Von Frühjahr 2010 an stand dann auch schon die Griechenlandrettung in schließlich drei Paketen an. Es konnte im März 2010 kein vernünftiger juristischer Zweifel daran bestehen, dass der Vertrag von Lissabon (Artikel 125 AEUV) das Eintreten von EU-Staaten für die Staatsschulden anderer EU-Staaten eindeutig und ausnahmslos verbot. Die brüsseltreuesten unter den deutschen Europarechtlern versuchten sich gleichwohl vereinzelt an teils abenteuerlichen Rechtskonstruktionen zumeist teleologischer (oder doch schon theologischer?) Natur, die beweisen sollten, dass das, was nun einmal verboten war, richtigerweise eigentlich doch erlaubt gehörte. Diese Versuche endeten dann allerdings, als allen Beteiligten klar geworden war, dass weder die Bundesregierung noch die übrigen europäischen Regierungen an der Rechtslage im Entferntesten interessiert waren. Insofern waren die juristischen Hilfsdienste auch des getreuesten Eckermann überhaupt nicht mehr gefragt. Das Weitere ist nicht Geschichte, sondern Gegenwart.

Und nun also die Asylkrise. Die Politik hat beschlossen, Deutschland „zu fluten“, wie es der Philosoph Rüdiger Safranski formuliert hat. Nur noch beschämend ist hier das Verhalten oder besser gesagt die Untätigkeit des Deutschen Bundestags zu nennen. Der Bundestag hat die Regierung zu kontrollieren. Die Regierung wiederum hat hinreichend deutlich werden lassen, dass sie in der Flüchtlingsfrage beim Regieren auf die Rechts- und Verfassungslage in Deutschland keine Rücksicht mehr nimmt.

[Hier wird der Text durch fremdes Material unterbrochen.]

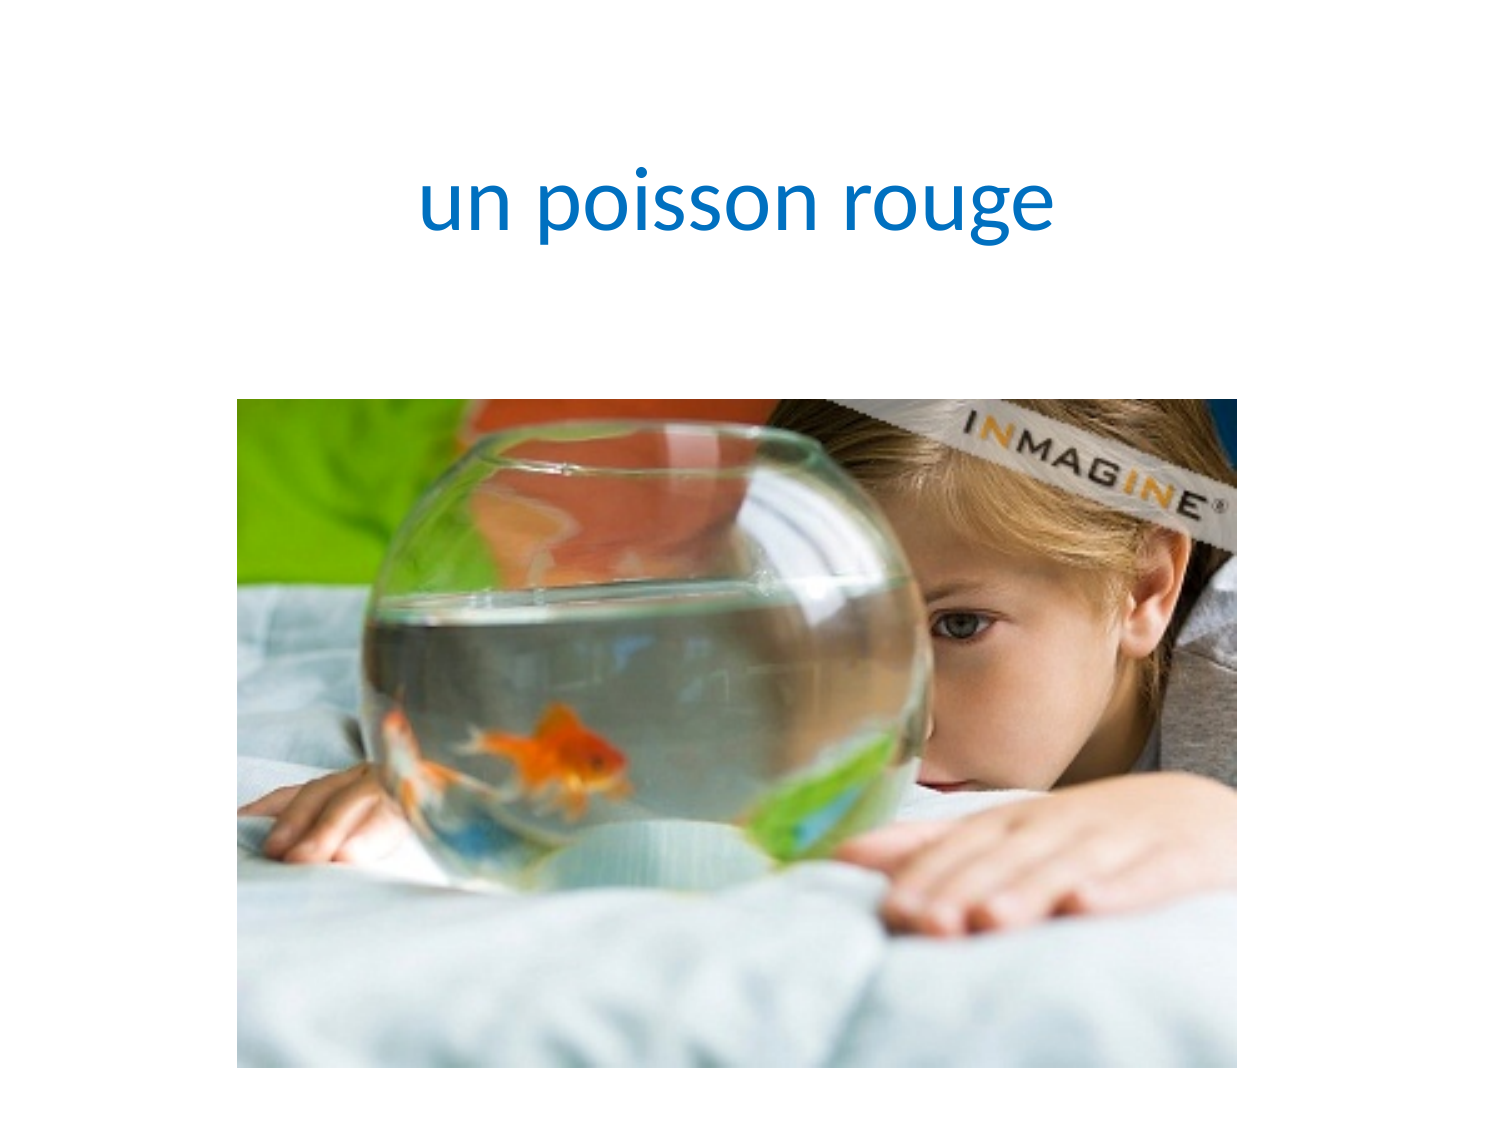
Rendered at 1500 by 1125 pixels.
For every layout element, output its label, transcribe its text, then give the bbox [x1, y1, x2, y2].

title un poisson rouge [62, 99, 1413, 288]
picture [237, 399, 1238, 1068]
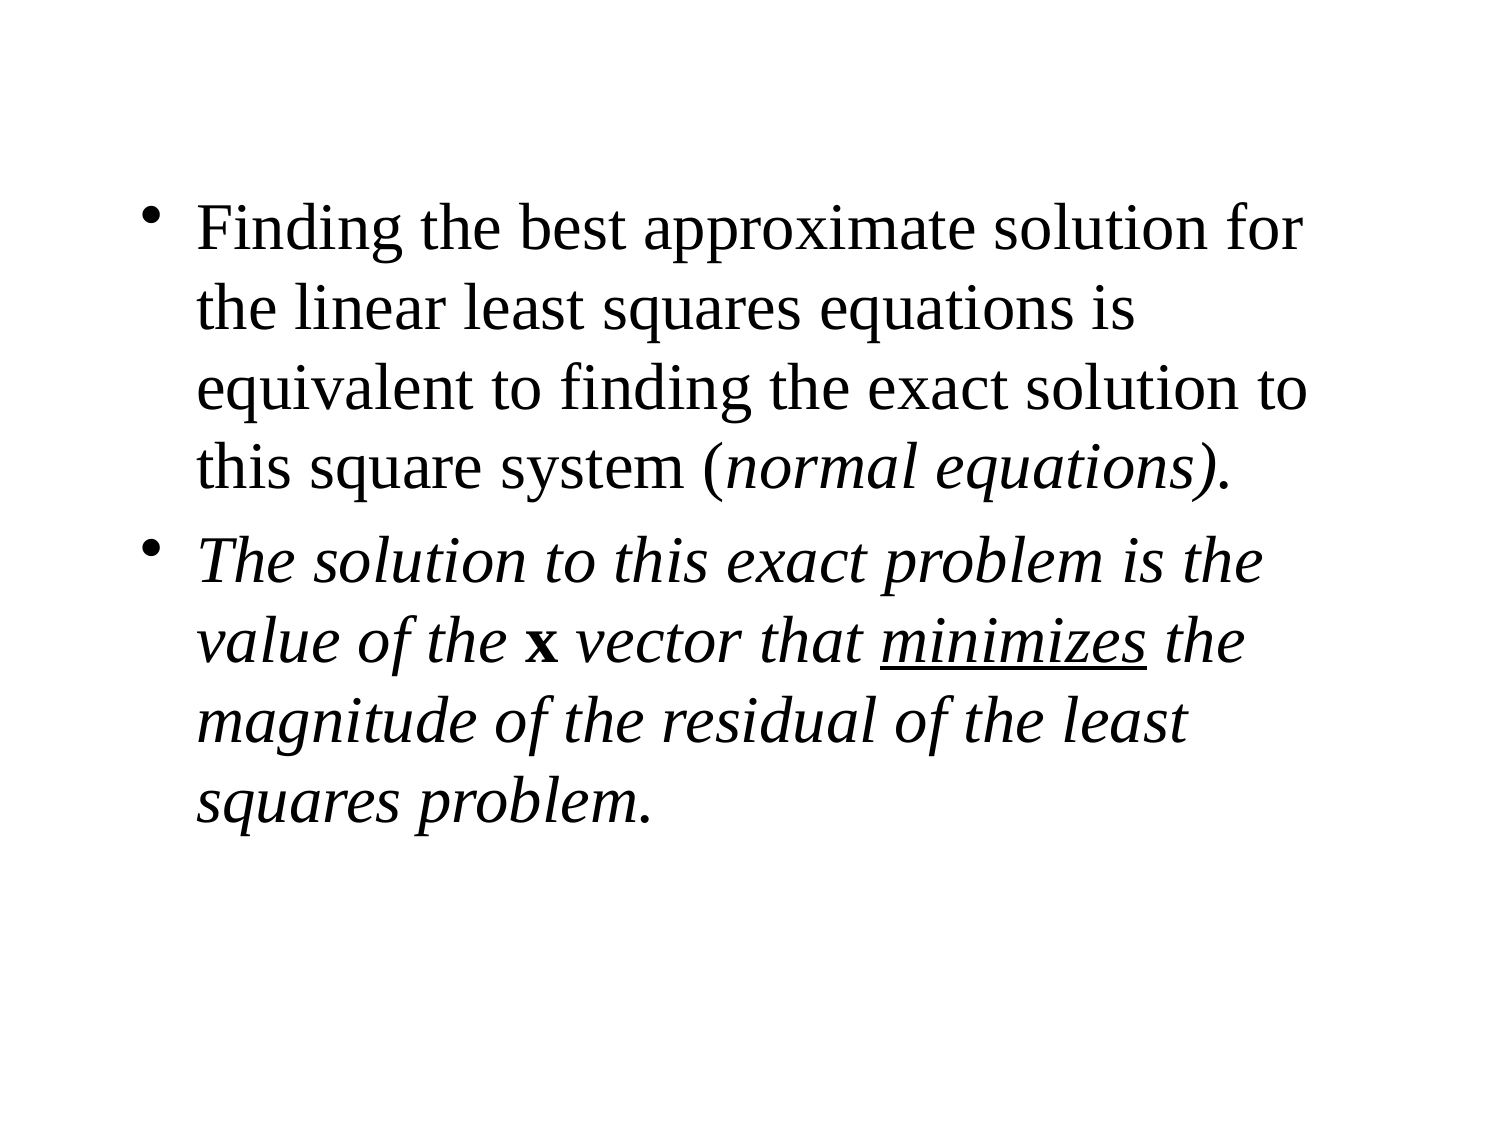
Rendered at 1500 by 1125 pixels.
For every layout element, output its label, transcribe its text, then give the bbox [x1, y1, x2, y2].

Der Bundestag schaut tatenlos zu
 

In dieser Situation könnte der Bundestag entweder versuchen, die Rechts- und Verfassungslage durch entsprechende Gesetze der faktischen Regierungspolitik anzupassen („Jeder Bewohner des Mittleren Ostens, der das möchte, darf mit seiner Familie nach Deutschland übersiedeln und bekommt ALG II, Kindergeld und Wohngeld. Versprochen!“). Oder aber er müsste einen Kanzlerkandidaten nominieren und die Bundesregierung durch ein konstruktives Misstrauensvotum aus dem Amt wählen. Aber der Bundestag schaut dem Unrecht einfach nur tatenlos zu.

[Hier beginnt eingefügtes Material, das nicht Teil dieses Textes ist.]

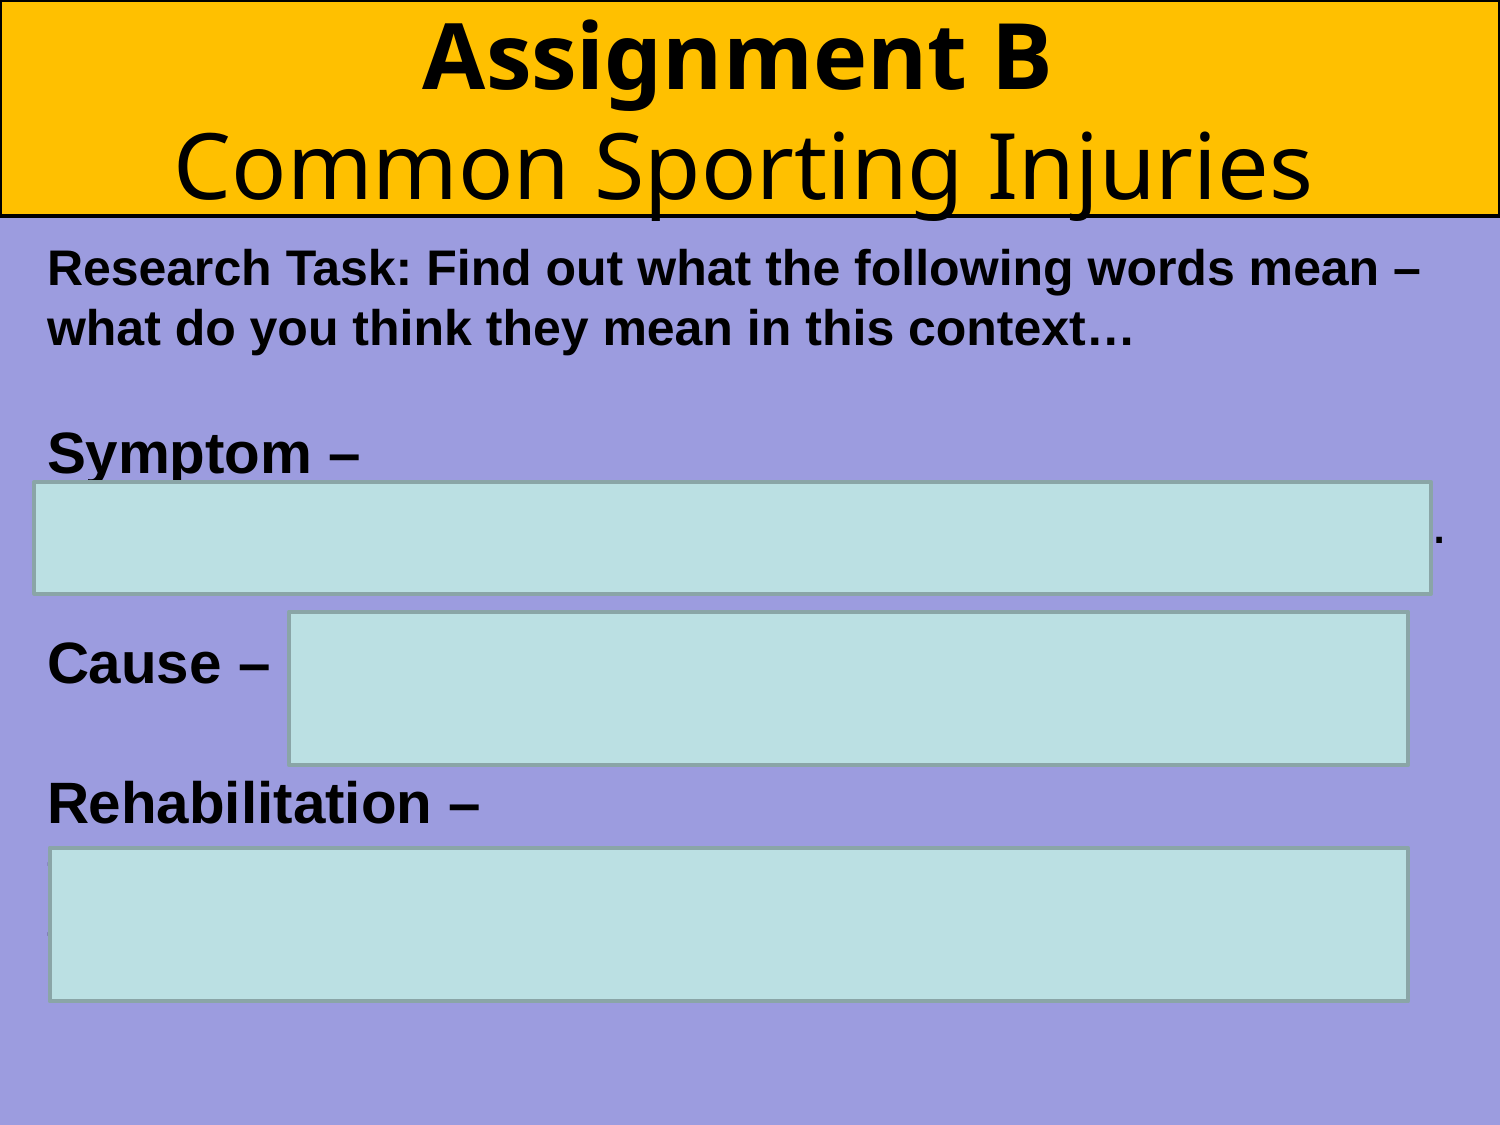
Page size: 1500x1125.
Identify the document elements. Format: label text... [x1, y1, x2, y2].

text_box [287, 610, 1410, 767]
text_box Research Task: Find out what the following words mean – what do you think they mean in this context… Symptom – An indication of an injury, such as pain or a weakness. Cause – a reason/explanation for an injury occurring Rehabilitation – the process of restoring someone to full health following injury [32, 228, 1468, 1053]
text_box [32, 480, 1433, 596]
text_box [48, 846, 1410, 1003]
title Assignment B Common Sporting Injuries [0, 0, 1500, 218]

Jeden Tag, jede Nacht lassen die österreichischen Behörden Bus um Bus auffahren, sie halten 500 Meter vor der deutschen Grenze, damit die Fahrer keine Schlepperei begehen – das müssen dann die deutschen Polizisten machen. Bürger, die das Agieren der Bundesregierung als das sehen, was es ist und wie es teilweise im europäischen und außereuropäischen Ausland wahrgenommen wird – nämlich als staatspolitischen Wahnsinn –, werden zunehmend kriminalisiert. Die Medien bezichtigen Kritiker und Dissidenten (solange es die DDR noch gab, fand man ostdeutsche Dissidenten ja irgendwie gut) umstandslos als „Nazis“ – dies gilt dann als Grundrechtsgebrauch in einer Demokratie. Die Kritik an der Flüchtlingspolitik der Regierung jedoch nicht.

Und unwillkürlich fragt man sich: Welche Gesetze, welche Verfassungsbestimmungen wird die Bundesregierung in nächster Zeit wohl noch ignorieren, wenn die Lage sich weiter zuspitzt?